PROBLEM DESCRIPTION.
I'd like every record given again exactly, please.

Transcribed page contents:

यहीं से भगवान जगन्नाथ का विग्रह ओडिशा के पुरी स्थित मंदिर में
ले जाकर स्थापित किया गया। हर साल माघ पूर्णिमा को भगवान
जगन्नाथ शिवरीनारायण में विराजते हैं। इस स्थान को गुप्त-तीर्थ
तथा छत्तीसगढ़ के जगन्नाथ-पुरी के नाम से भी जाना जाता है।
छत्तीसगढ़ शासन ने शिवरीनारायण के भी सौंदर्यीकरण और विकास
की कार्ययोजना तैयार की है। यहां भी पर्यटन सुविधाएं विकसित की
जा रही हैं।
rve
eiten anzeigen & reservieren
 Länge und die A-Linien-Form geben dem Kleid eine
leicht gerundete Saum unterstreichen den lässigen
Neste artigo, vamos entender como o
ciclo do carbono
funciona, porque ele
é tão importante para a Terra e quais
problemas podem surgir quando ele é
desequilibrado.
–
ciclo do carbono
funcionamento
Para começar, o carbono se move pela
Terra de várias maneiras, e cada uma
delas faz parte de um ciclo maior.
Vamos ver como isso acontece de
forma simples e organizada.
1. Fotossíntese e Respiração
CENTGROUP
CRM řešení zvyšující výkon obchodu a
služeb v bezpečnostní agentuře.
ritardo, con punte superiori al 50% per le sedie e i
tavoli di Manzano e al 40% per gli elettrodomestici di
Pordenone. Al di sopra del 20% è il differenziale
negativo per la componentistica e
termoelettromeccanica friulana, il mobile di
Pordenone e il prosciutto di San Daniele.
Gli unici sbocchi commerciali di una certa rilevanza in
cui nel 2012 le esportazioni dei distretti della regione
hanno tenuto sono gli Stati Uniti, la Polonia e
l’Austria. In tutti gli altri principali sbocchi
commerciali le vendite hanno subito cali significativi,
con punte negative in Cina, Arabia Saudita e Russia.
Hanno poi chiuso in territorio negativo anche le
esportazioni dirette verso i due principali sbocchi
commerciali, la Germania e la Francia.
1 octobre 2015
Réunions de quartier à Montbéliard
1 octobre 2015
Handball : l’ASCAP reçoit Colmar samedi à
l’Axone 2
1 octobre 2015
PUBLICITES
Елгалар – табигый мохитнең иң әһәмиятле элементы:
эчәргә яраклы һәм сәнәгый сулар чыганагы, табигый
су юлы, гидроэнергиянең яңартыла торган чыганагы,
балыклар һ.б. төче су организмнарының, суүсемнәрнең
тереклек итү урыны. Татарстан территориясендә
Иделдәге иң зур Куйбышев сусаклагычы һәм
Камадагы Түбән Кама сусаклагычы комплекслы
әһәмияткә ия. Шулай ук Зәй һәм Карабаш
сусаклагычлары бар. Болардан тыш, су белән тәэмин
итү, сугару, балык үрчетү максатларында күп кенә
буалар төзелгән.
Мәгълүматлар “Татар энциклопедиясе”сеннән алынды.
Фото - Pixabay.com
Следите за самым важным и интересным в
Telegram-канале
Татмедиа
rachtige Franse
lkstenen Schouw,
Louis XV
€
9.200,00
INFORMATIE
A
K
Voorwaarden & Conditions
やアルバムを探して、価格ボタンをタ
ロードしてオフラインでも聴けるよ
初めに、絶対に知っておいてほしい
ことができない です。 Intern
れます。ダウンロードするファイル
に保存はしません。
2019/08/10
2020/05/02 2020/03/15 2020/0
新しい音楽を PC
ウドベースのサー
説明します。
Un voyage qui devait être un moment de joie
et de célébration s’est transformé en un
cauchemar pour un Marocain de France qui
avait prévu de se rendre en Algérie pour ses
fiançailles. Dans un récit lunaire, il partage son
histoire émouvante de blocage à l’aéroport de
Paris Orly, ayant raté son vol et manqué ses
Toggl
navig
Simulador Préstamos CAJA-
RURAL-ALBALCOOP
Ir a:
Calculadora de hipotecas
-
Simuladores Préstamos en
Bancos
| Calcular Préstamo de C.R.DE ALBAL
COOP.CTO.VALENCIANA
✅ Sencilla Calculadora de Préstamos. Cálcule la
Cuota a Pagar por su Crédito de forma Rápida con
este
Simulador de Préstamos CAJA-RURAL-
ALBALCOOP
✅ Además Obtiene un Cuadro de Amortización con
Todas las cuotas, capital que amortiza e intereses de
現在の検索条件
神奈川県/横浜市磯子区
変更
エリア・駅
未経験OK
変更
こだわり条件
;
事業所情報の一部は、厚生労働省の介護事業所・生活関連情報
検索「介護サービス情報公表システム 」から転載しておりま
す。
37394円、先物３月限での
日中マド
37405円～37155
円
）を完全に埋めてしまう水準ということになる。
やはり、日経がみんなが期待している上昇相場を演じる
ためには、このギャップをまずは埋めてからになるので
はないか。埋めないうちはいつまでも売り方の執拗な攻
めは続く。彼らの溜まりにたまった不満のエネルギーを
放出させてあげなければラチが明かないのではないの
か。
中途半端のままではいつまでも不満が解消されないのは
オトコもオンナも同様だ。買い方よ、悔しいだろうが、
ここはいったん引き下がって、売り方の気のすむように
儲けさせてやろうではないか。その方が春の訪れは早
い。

ANSWER TO THIS PROBLEM.
यहीं से भगवान जगन्नाथ का विग्रह ओडिशा के पुरी स्थित मंदिर में
ले जाकर स्थापित किया गया। हर साल माघ पूर्णिमा को भगवान
जगन्नाथ शिवरीनारायण में विराजते हैं। इस स्थान को गुप्त-तीर्थ
तथा छत्तीसगढ़ के जगन्नाथ-पुरी के नाम से भी जाना जाता है।
छत्तीसगढ़ शासन ने शिवरीनारायण के भी सौंदर्यीकरण और विकास
की कार्ययोजना तैयार की है। यहां भी पर्यटन सुविधाएं विकसित की
जा रही हैं।
rve
eiten anzeigen & reservieren
 Länge und die A-Linien-Form geben dem Kleid eine
leicht gerundete Saum unterstreichen den lässigen
Neste artigo, vamos entender como o
ciclo do carbono
funciona, porque ele
é tão importante para a Terra e quais
problemas podem surgir quando ele é
desequilibrado.
–
ciclo do carbono
funcionamento
Para começar, o carbono se move pela
Terra de várias maneiras, e cada uma
delas faz parte de um ciclo maior.
Vamos ver como isso acontece de
forma simples e organizada.
1. Fotossíntese e Respiração
CENTGROUP
CRM řešení zvyšující výkon obchodu a
služeb v bezpečnostní agentuře.
ritardo, con punte superiori al 50% per le sedie e i
tavoli di Manzano e al 40% per gli elettrodomestici di
Pordenone. Al di sopra del 20% è il differenziale
negativo per la componentistica e
termoelettromeccanica friulana, il mobile di
Pordenone e il prosciutto di San Daniele.
Gli unici sbocchi commerciali di una certa rilevanza in
cui nel 2012 le esportazioni dei distretti della regione
hanno tenuto sono gli Stati Uniti, la Polonia e
l’Austria. In tutti gli altri principali sbocchi
commerciali le vendite hanno subito cali significativi,
con punte negative in Cina, Arabia Saudita e Russia.
Hanno poi chiuso in territorio negativo anche le
esportazioni dirette verso i due principali sbocchi
commerciali, la Germania e la Francia.
1 octobre 2015
Réunions de quartier à Montbéliard
1 octobre 2015
Handball : l’ASCAP reçoit Colmar samedi à
l’Axone 2
1 octobre 2015
PUBLICITES
Елгалар – табигый мохитнең иң әһәмиятле элементы:
эчәргә яраклы һәм сәнәгый сулар чыганагы, табигый
су юлы, гидроэнергиянең яңартыла торган чыганагы,
балыклар һ.б. төче су организмнарының, суүсемнәрнең
тереклек итү урыны. Татарстан территориясендә
Иделдәге иң зур Куйбышев сусаклагычы һәм
Камадагы Түбән Кама сусаклагычы комплекслы
әһәмияткә ия. Шулай ук Зәй һәм Карабаш
сусаклагычлары бар. Болардан тыш, су белән тәэмин
итү, сугару, балык үрчетү максатларында күп кенә
буалар төзелгән.
Мәгълүматлар “Татар энциклопедиясе”сеннән алынды.
Фото - Pixabay.com
Следите за самым важным и интересным в
Telegram-канале
Татмедиа
rachtige Franse
lkstenen Schouw,
Louis XV
€
9.200,00
INFORMATIE
A
K
Voorwaarden & Conditions
やアルバムを探して、価格ボタンをタ
ロードしてオフラインでも聴けるよ
初めに、絶対に知っておいてほしい
ことができない です。 Intern
れます。ダウンロードするファイル
に保存はしません。
2019/08/10
2020/05/02 2020/03/15 2020/0
新しい音楽を PC
ウドベースのサー
説明します。
Un voyage qui devait être un moment de joie
et de célébration s’est transformé en un
cauchemar pour un Marocain de France qui
avait prévu de se rendre en Algérie pour ses
fiançailles. Dans un récit lunaire, il partage son
histoire émouvante de blocage à l’aéroport de
Paris Orly, ayant raté son vol et manqué ses
Toggl
navig
Simulador Préstamos CAJA-
RURAL-ALBALCOOP
Ir a:
Calculadora de hipotecas
-
Simuladores Préstamos en
Bancos
| Calcular Préstamo de C.R.DE ALBAL
COOP.CTO.VALENCIANA
✅ Sencilla Calculadora de Préstamos. Cálcule la
Cuota a Pagar por su Crédito de forma Rápida con
este
Simulador de Préstamos CAJA-RURAL-
ALBALCOOP
✅ Además Obtiene un Cuadro de Amortización con
Todas las cuotas, capital que amortiza e intereses de
現在の検索条件
神奈川県/横浜市磯子区
変更
エリア・駅
未経験OK
変更
こだわり条件
;
事業所情報の一部は、厚生労働省の介護事業所・生活関連情報
検索「介護サービス情報公表システム 」から転載しておりま
す。
37394円、先物３月限での
日中マド
37405円～37155
円
）を完全に埋めてしまう水準ということになる。
やはり、日経がみんなが期待している上昇相場を演じる
ためには、このギャップをまずは埋めてからになるので
はないか。埋めないうちはいつまでも売り方の執拗な攻
めは続く。彼らの溜まりにたまった不満のエネルギーを
放出させてあげなければラチが明かないのではないの
か。
中途半端のままではいつまでも不満が解消されないのは
オトコもオンナも同様だ。買い方よ、悔しいだろうが、
ここはいったん引き下がって、売り方の気のすむように
儲けさせてやろうではないか。その方が春の訪れは早
い。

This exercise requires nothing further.